___ DATA TO USE ___

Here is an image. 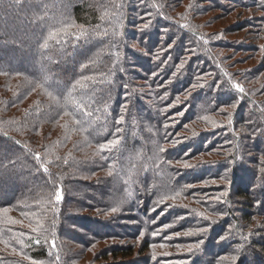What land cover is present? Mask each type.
Segmentation results:
<instances>
[{
	"label": "trees",
	"instance_id": "trees-1",
	"mask_svg": "<svg viewBox=\"0 0 264 264\" xmlns=\"http://www.w3.org/2000/svg\"><path fill=\"white\" fill-rule=\"evenodd\" d=\"M181 1L29 0L17 7L10 5L9 0H0V71L8 73L0 75V161L5 163L0 167V208H9L8 213L0 212V241H8L10 245L6 248L0 243V264H31L32 260L37 264H54L56 251L59 264H95L108 256L126 260L134 255V261L115 264H168L170 259L185 264H230L231 259L221 257L236 254L230 249V244L236 242L235 235L232 242L222 243L219 250L210 249L211 244H206L202 254L195 256L199 249L179 252L177 248L194 240L175 237L169 228L163 230L162 238L145 236L138 248L130 242L111 243L96 252L99 260L86 263L80 262L83 256L77 248L90 250L101 241L136 239L141 232L155 233L156 228L168 225L171 219L185 216L173 231L180 233L197 222L203 225L212 222L198 220L197 209L217 212L222 207L227 216L222 218L219 227L210 231V237L217 239L228 234L230 224L237 229L252 227L251 235L244 236L243 232L236 242L245 247L235 264H264V188L260 187L264 183V173L260 171L264 168V121L261 119L264 116V51H261L264 48V0H191L196 16L210 9L221 13L240 9L252 15L251 20L235 29L236 33H243V44L252 40L251 57L261 53L259 65L241 74L244 84H239L246 85L244 93L232 87L233 82L238 83L232 80L233 74L218 78L221 83L215 82L216 79L205 82L203 78L197 79L201 72L197 73L200 76H191V73L187 74L189 77L180 76L176 70L177 59L180 61L189 51L178 50L183 40L189 42L183 36H174L179 47L175 48L176 57L169 64L167 58L173 49L169 48L172 39L168 30L172 28L173 32V28L186 24L179 23L183 16H173L171 12ZM148 20L151 21L149 27L143 28ZM64 23L72 26L70 34L61 37L60 45L50 41L49 48L42 49L40 44L48 32ZM152 25L155 28H150ZM188 30L181 28L186 34ZM81 31L87 35L76 40L75 35ZM152 47L158 52L164 49L160 59L150 60ZM225 47L242 51L234 45ZM214 63L212 58L207 62L208 66ZM82 64L87 67L81 68ZM191 65L187 67L189 72ZM153 72L158 75L153 76ZM45 76L48 83L44 88L49 91H54L57 84L71 87L81 76L91 77L81 81L83 87L77 86L73 92V96L82 98L85 104L82 112H91V116L77 113L78 119L92 121L90 126L85 125L87 132H80L69 117L59 118L44 89L38 86ZM141 83L147 87L146 91L138 87ZM193 84L196 87H192ZM217 85H226V90ZM205 92L221 95L213 101L217 107L209 109V115L192 108L193 102L197 106L200 102H209V98L203 96ZM177 96L180 106L168 109ZM237 100V108L221 111ZM188 106L189 110L173 125L172 112L181 108L184 111ZM73 110L70 104L68 111ZM229 113L232 122H228L224 130L228 136L219 138L213 126L218 119L214 118L218 116L228 121ZM203 116L208 120L202 119ZM121 117L122 121L117 123ZM253 120L257 127L251 126ZM202 124L206 129L200 127ZM132 132L138 136L131 138ZM113 139H118V143L108 146L110 152L105 148L96 154L98 145ZM222 140L234 142L232 151L227 152V160L224 155L230 144L220 143ZM126 142H131V146ZM158 145L164 146L165 151L159 152ZM37 152L41 154V161L34 158ZM10 160L16 163L9 164ZM113 160L115 166H123L125 171L115 170V174L104 179L99 173L108 170ZM177 160H187L193 167L184 168ZM41 162L49 168L48 174L37 170ZM228 167L232 172L230 196L227 204L220 207L214 204V197L227 185L204 183L217 181ZM53 185H62L64 190L63 201L57 205L54 228L51 206L47 203L54 198ZM112 186L127 189L125 195L118 197L121 210L117 213L110 212V208L118 204V189L111 194ZM83 188L88 190L82 191ZM177 190L186 198L184 206L177 207L176 200L157 205L160 196L174 194ZM72 191L75 195L69 194ZM165 208L170 210L162 214ZM256 218L260 220L255 221ZM37 219L44 225L39 236L44 245L40 242V247L33 250L28 242L29 236L36 238L31 227L36 226ZM86 224H92L93 228ZM101 229L106 231L100 232ZM53 231L55 250L50 245ZM45 238L49 243H45ZM199 238L200 235L195 241ZM153 244L165 247L153 249ZM12 247L30 259L13 253ZM163 250L174 253L173 257L159 254L152 260L154 251Z\"/></svg>",
	"mask_w": 264,
	"mask_h": 264
},
{
	"label": "rangeland",
	"instance_id": "rangeland-1",
	"mask_svg": "<svg viewBox=\"0 0 264 264\" xmlns=\"http://www.w3.org/2000/svg\"><path fill=\"white\" fill-rule=\"evenodd\" d=\"M192 5H193V3L191 0H182L179 5H177L175 8H173L171 10L173 16H183L184 17V19L179 22L180 24L186 23L190 27L188 28L189 30H188L187 34L182 32L180 27L179 28H177V27L173 28V32H172V28L168 30V34L170 35L169 39H172V43L170 44V45H172V47H169V48L173 49L172 54L170 55L171 59L169 60V64H172V60L176 57L174 55V52L176 51L175 48L179 47V44L176 42L177 40L174 36H176V37L177 36H183V38L189 40V42H187L186 40H183V43H182L181 47L178 48V50L180 49V50L187 51V50L191 49L193 51L186 52L185 53L186 55L184 54V56L182 57V59L186 60V63L184 64V67L182 69H179V71H178L180 73V76L189 77L187 74L191 73V76H195V75L200 76L201 75V78L204 79L203 82H205L207 80H211V79H213V80L216 79L215 82L221 83L220 79H218V78L224 76V73L226 72L227 74H233L232 80H235V81H238V83L244 84V80L242 79L241 74H243L244 72H247L249 70H252L253 68H255L259 65L261 53L259 55H253L251 57L249 55V53L254 48V47H252V40H249V42H247L246 44L245 43L243 44V42L241 41V40H244V37L242 36L243 33L242 34L236 33L235 29H236L237 25L244 24V23L248 22V20H251L252 15L248 14L245 11L240 12V9H237V10L234 9V10L229 11L231 13H221L217 9H210L207 12L202 13V14L199 13V15L196 16V15H194V7ZM228 10L229 9H227V11ZM150 28H155V27L152 25V26H150ZM263 28H264V26H263ZM184 34H186V35H184ZM237 38L239 40L236 43L235 41ZM205 41H207V43H205ZM226 45H228V47L231 45H234V47L240 48L242 51L234 50L231 48H226L225 47ZM149 50L153 51V53L151 54L150 60L155 61L156 59H154L153 56H154V54L158 53V50L155 47H152ZM261 51H264V48H261ZM211 58L215 63L212 66H210V65L208 66L207 62L209 59L211 60ZM189 59H190V62H188ZM177 60H178V64H179V58ZM166 62L168 63V61H166ZM189 64H192L190 66L191 72H189L187 69ZM204 71H206V72H204ZM199 72H201L200 75L197 74ZM206 73H210L211 75H205ZM203 82L200 81L199 85L202 86ZM141 84H142V86H138V87H140L142 91H146L147 87H143L144 86L143 83H141ZM241 86L245 89L246 85H241ZM220 87L222 90H226V85H221ZM203 96L208 97L209 102H207L205 104L200 102V105H198V106L195 105V103L193 102L192 108L196 109V111H199V112L201 110H203L209 115L210 114L208 112L209 109L214 107V109L216 110V107H217V106H215V104H213V101H215L221 95H217V93L205 92V94ZM178 105L179 104L176 101H174L169 106L168 109L175 108ZM199 108H200V110H199ZM181 109L179 111L172 112V113H174V115H172V117H171V121H172L173 125H176L180 121L181 117L189 110V106L186 109H184V111H181ZM181 112H183V115H178V113H181ZM214 119H218L217 123L213 125V126H215L214 130H218V131H216V136L219 138H221L223 135L228 136V135H225L226 133L224 132V130L227 127L228 121L223 120L222 117H218V116H215ZM261 119L264 121V116L261 117ZM220 120H222V121H220ZM250 123H251V126H253V127H257V125H258V124H256L255 120L250 121ZM121 126H120V128H121ZM200 127L203 129H206V125H204V124L200 125ZM220 128H222V129H220ZM259 131H260V129H259ZM226 132H227V134L231 133L228 131H226ZM194 134H198V132L194 131ZM236 134H239V132H236ZM213 135H215V134L213 133ZM130 136L132 138V137L138 136V134L136 132H132L130 134ZM225 141L230 144L228 146L229 148H227L226 153L224 155L225 159L227 160L228 159L227 152L232 151V144H234V142L222 140V141H220V143L221 142L223 143ZM182 142H183V140H182ZM218 142H219V140H218ZM126 145L131 146V142H126ZM261 145H262V142H261ZM106 149L109 151L108 147H106ZM137 154L139 156L138 164H140V160H141L140 154L141 153L139 150L137 151ZM154 157L156 158L157 156L154 154ZM262 157H264V156H262ZM228 162H230V160H228ZM115 163H116L115 160H113L111 162V165H113L114 167L117 168V169L111 168V171L113 174H115L119 170L125 171L123 166L117 167V166H115L116 165ZM228 165L230 166V164H228ZM229 169L230 168L228 167V170L224 173L223 176H221V177H224L226 175V179L222 180L220 177L217 181H215V183H213L211 181V182H208L206 184H216V185L225 184V185H227L225 190L229 191V188H230L229 177L232 175V172H231V170L229 171ZM115 170H116V172H115ZM108 172H109V169L103 173H99V175L102 174L105 176L104 179H108L113 175V174L111 176L108 175ZM94 176H95V174H94ZM124 176L130 177L127 174H125ZM116 188L118 189L117 202L119 203V200H118L119 195L120 196L125 195L126 191L123 190L122 188H120V186L119 187L112 186V190L110 191V193L113 194L116 191ZM85 190H88V189L83 188L82 191H85ZM69 194L75 195V192L72 191V192H69ZM262 194L264 195V191L262 192ZM231 195H232V193H231ZM228 196H230V193ZM227 197H224V199L222 197L220 200L215 199L214 204H220L221 205L220 207H222V205L227 204ZM107 199H108V197H106V200ZM185 199L186 198L182 194L180 196H178L176 198L177 207L184 206L187 203V201ZM157 205H159V204H157ZM169 210H170V208H165L164 211L162 212V214H167ZM197 211H198V215H197L198 220L203 219V221L209 220L212 222L208 223L206 225L201 224L202 222L201 223L197 222L195 224V226H190L186 230L180 231V235L178 236V237L185 236L187 238H190V240H194L193 243H189V244H194L195 242H197L200 239L204 240V243L201 245V247L198 250L199 251L198 254L196 252L195 256L202 254L203 248L206 244H211V245H209L210 249L219 250V246L222 245V243L229 244L230 242H232L231 239L234 235L236 236V242H237V240H239V237L243 232H244V236L251 235L250 230L252 229V227H250L251 229L250 228H246V229L238 228L237 229L234 227L232 229V232L230 235L226 234V235H229L227 242H217L218 238L216 239V237H210V234H211L210 231L219 227L222 223V218L227 216L226 215L227 213H225V208L222 207L219 211H217L220 213H224L223 216L215 215L216 212L203 210L202 208L197 209ZM194 215H195V213H194ZM186 216L190 217V215H186ZM181 217L182 216L175 217L174 219H171V221L168 225L156 228V230H155L156 234L155 235H153V233H154V231H153L151 233L146 232V235L144 234L142 238H141V236H139L136 239H130L127 241L125 239L101 241V242L97 243L94 246V248L92 247L90 250L82 248V247H77L79 250V255L83 256V260H81L80 262L86 263L87 261H92L94 259L99 260V258L96 257V255H95L96 252L98 253L100 251V249L102 250L104 247L108 246L111 243L124 245L125 243L130 242V243H134V246L138 248L140 246V243L142 242V239H144L145 236L146 237L152 236L154 238H162L164 236V235L162 236V232L164 229L169 228L170 229L169 232H172V235L176 237L177 232H173V231H174L175 227H177V225L180 223L179 220H181ZM184 217H182V219ZM254 220L257 221L260 219L256 218ZM86 225L90 229L93 228L92 224H86ZM198 225L200 227H205V226L210 225L209 231L199 233L197 235H184V232H186L190 228L191 229L199 228ZM230 225H232V224H230ZM252 226H254V225L252 224ZM105 231H106V229L100 230V232H105ZM149 234H150V236H149ZM199 235H200V238L195 241V238ZM158 240H160V239H158ZM160 241H161L160 243H162V240H160ZM236 242H235V244L234 243L230 244V249L235 250V247L240 244V242H238V243H236ZM41 244L44 245V243L42 241H41ZM189 244H187V245H189ZM28 246H30L33 250H37L40 247V244L36 245L33 243L32 239H29ZM55 248H54V250H55ZM137 248H135V252L137 251ZM186 250L188 251L187 247H186V249L180 248V250H178V251L183 252ZM154 252L156 253L155 257H157L160 254L161 257L171 258V257H173V254H174V253H168L165 250L159 251V252L154 251ZM147 253H146V255H147ZM55 255L56 256L58 255L57 251L55 252ZM132 257H133L132 259L130 258V259H126V260H121V258L119 256L114 258V259L111 256H108V258L99 260L95 264H115L119 261H134L136 259V256L134 255ZM205 257L206 256L202 255V258H205ZM153 259L154 258H152V260ZM168 261H169L168 264H170V262H174L172 259H170ZM130 263H132V262H130ZM188 264H192V262H189ZM230 264H232V262H230Z\"/></svg>",
	"mask_w": 264,
	"mask_h": 264
},
{
	"label": "snow or ice",
	"instance_id": "snow-or-ice-1",
	"mask_svg": "<svg viewBox=\"0 0 264 264\" xmlns=\"http://www.w3.org/2000/svg\"><path fill=\"white\" fill-rule=\"evenodd\" d=\"M28 2H29V0H9L10 5H15L17 7H20L21 5H23L25 3H28ZM147 15L151 16L152 14L151 13H147ZM150 23H151L150 20L145 22L143 24V28L149 27ZM71 27H72L71 25H69L67 23H64L63 26L56 27L53 30L49 31L47 36L43 39V42L40 44V47L42 49H48L50 41H55V43L57 45H60L62 43L61 37L68 36L70 34L69 29ZM180 27L181 28H189L190 26L188 24H183V25H180ZM164 31L167 32V29H164ZM105 34H107V33H105ZM84 35H87V33L84 32V31H81L79 35H75V39L79 40L80 36H84ZM114 35H118V33H114ZM64 43H67V41H64ZM205 43H207V41H205ZM169 47H172V45H169ZM163 51H164V49H161L160 52L154 54L153 58L154 59H160V56L163 53ZM189 51H193V50L190 49ZM116 55L118 56L119 53H116ZM167 59L170 60L171 57L169 56ZM165 62L166 61H161V63H165ZM185 63H186V60L181 59L179 61V64L177 65V71H179V69H182L184 67ZM84 67H87V64H82L81 65V68H84ZM0 75H8V73L0 71ZM17 75H20V74L17 73ZM152 75L156 76V75H158V73L153 72ZM175 75H176V73H173V76H175ZM205 75H211V74L210 73H206ZM224 75L227 76L228 74L224 73ZM200 78L201 77H197V79H200ZM90 79H91V77L81 76V78L76 80L75 83H73L71 85V87H66V86L57 84L54 91H49L47 88H44V85L48 83V77L45 76L44 79H43V82L38 85L39 87L44 89L45 94L49 98L50 106H52V108L56 111V114L59 116V118L63 119L64 117H69L74 125L79 126L78 130L80 132H82V133L87 132V127H85V125L90 126L92 121L91 120L85 121L82 118H79V119L77 118V113L78 112H82V110L85 108V104L82 103V98L78 99V98L74 97L73 96V92H74V90H76L77 86L83 87V85L81 84V81H88ZM124 87L127 88L128 85H124ZM192 87H196V85L193 84ZM217 87H220V86L217 85ZM232 87H234L237 92L244 93V88L241 86V84L233 82L232 83ZM166 95H167V93H165V96ZM179 100H180V97L177 96L176 102H179ZM238 103H239V100H237L236 102L230 103L226 107H223L221 109V111H227L228 108L235 109V108H237ZM70 104L74 106V110L73 111H68V106ZM124 107L126 108V105ZM82 115L91 116V112H82ZM178 115H183V112L178 113ZM122 119H123V117H121L120 120L117 121V123H120L122 121ZM202 119L207 121L208 117L204 116V117H202ZM228 122H229V124H231V122H232L230 113H229ZM64 127L67 128V124L64 125ZM165 127H167V125H165ZM117 131H120V129H117ZM84 140L87 142L88 141V137L85 136ZM16 143L19 144V141H17ZM116 143H118V139L108 140V141H106L105 144L98 145V151H97L96 154L99 155L100 151H103L106 147L111 146V145H115ZM173 144H175V142H173ZM24 147H26V146H24ZM157 147H158V151L159 152H164L165 151V147L164 146L158 145ZM34 158H35L36 161H41V154L39 152L35 153ZM17 159H19V157ZM233 159H236L235 155H233ZM262 160H264V157H262ZM8 163L9 164H15L16 160H10V161H8ZM168 163L171 164L172 162L169 161ZM176 163L181 164L184 168L193 167V165L191 163H189L187 160H177ZM4 166H5V163L3 161H0V167H4ZM111 168H112V166L109 165L108 175H110V176L113 174L112 171H111ZM40 169H42V171L44 173H46V174L49 173V168L43 162H41L40 168L37 169V170L39 171ZM229 171H230V169H229ZM260 171L262 173H264V168H261ZM48 179L49 180L52 179L50 174H49ZM221 179L222 180L226 179V175L224 177H221ZM212 182L215 183V181H212ZM206 183H208V182L205 181V184ZM53 187L55 189L54 190V198L53 199H49L47 201V203L51 206L50 207V211L53 214V216H52V227L54 228L55 227V220H56V213H57V205H59L63 201V191L64 190H63L62 185H53ZM186 187H190V186H186ZM260 187L264 188V183H262L260 185ZM125 191H127V189ZM128 194L131 195V193H128ZM180 195H181V193L178 192V191L174 192V194H171V195L164 194V195L159 197V199L156 201V203L157 204L165 203V202H167L169 200L175 201L176 198L178 196H180ZM228 195H229L228 191L224 190V191L220 192L217 197H214V199L220 200L222 197H227ZM258 203H260V202L258 201ZM120 210L121 209H120L119 203L116 206H113V207L110 208V212L111 213H117ZM152 210L155 211V209H152ZM0 212L8 213L9 212V208H7V207L0 208ZM22 215L27 216L28 214L27 213H22ZM215 215L223 216L224 213L216 212ZM10 219L11 218H9V220ZM181 219H182V217H181ZM11 222L12 223H22L21 221H11ZM35 223H36V226L35 227H31V232L37 234L36 238L33 239V237L29 236V239H32L34 244L39 245L40 242H41L40 239H39V236L41 234V229L44 228V225H43V223H42V221L40 219H37L35 221ZM234 227H235V225H230L229 226V228L227 230L229 235L231 234L232 229ZM209 228H210V225L209 226H205V227H199V228H196V229H191L190 228L186 232H184V235H197L199 233H203V232L209 231ZM155 234L156 233H153V235H155ZM20 235L23 236L25 234L21 233ZM51 235L53 236V239L51 240L50 245H51V248H55L56 247L55 239H54L55 232L53 231L51 233ZM143 235H144V233L141 232L140 233L141 238L143 237ZM176 235H180V233H176ZM229 235H220L218 237V241L217 242H227L228 238H229ZM244 239H247V237H244ZM0 243H4L6 248L10 246L8 241H0ZM20 243L23 244V241H20ZM45 243H49L47 238H45ZM203 243H204V240L200 239L197 242H195L194 244H189L187 246L177 245V248L180 249V248L187 247L188 251L191 252L193 249H199ZM93 247H94V245H93ZM151 247L153 249H156L157 247L164 248L165 245L164 244H160V245L153 244ZM244 247H245L244 244L237 245L235 247V250H234L236 254L231 255V257H227V256L221 257V259L222 260L223 259H231L233 264H235V262L238 259V254L243 250ZM11 250L15 254L23 255L24 259H30L29 257L24 255L23 253L18 252V250L15 247H12ZM155 255H156V253L153 252V258H155ZM59 261H60V257H59V255H57L55 257L54 264H59ZM31 264H37V262L35 260H32ZM170 264H173V262H170ZM174 264H185V262L184 261H177V262H174Z\"/></svg>",
	"mask_w": 264,
	"mask_h": 264
}]
</instances>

___

§ REQUIRED WORK
Pull out every line above that contains the string "label", and treat uppercase and lowercase letters as different.

§ WORKED ANSWER
	"label": "trees",
	"label": "rangeland",
	"label": "snow or ice",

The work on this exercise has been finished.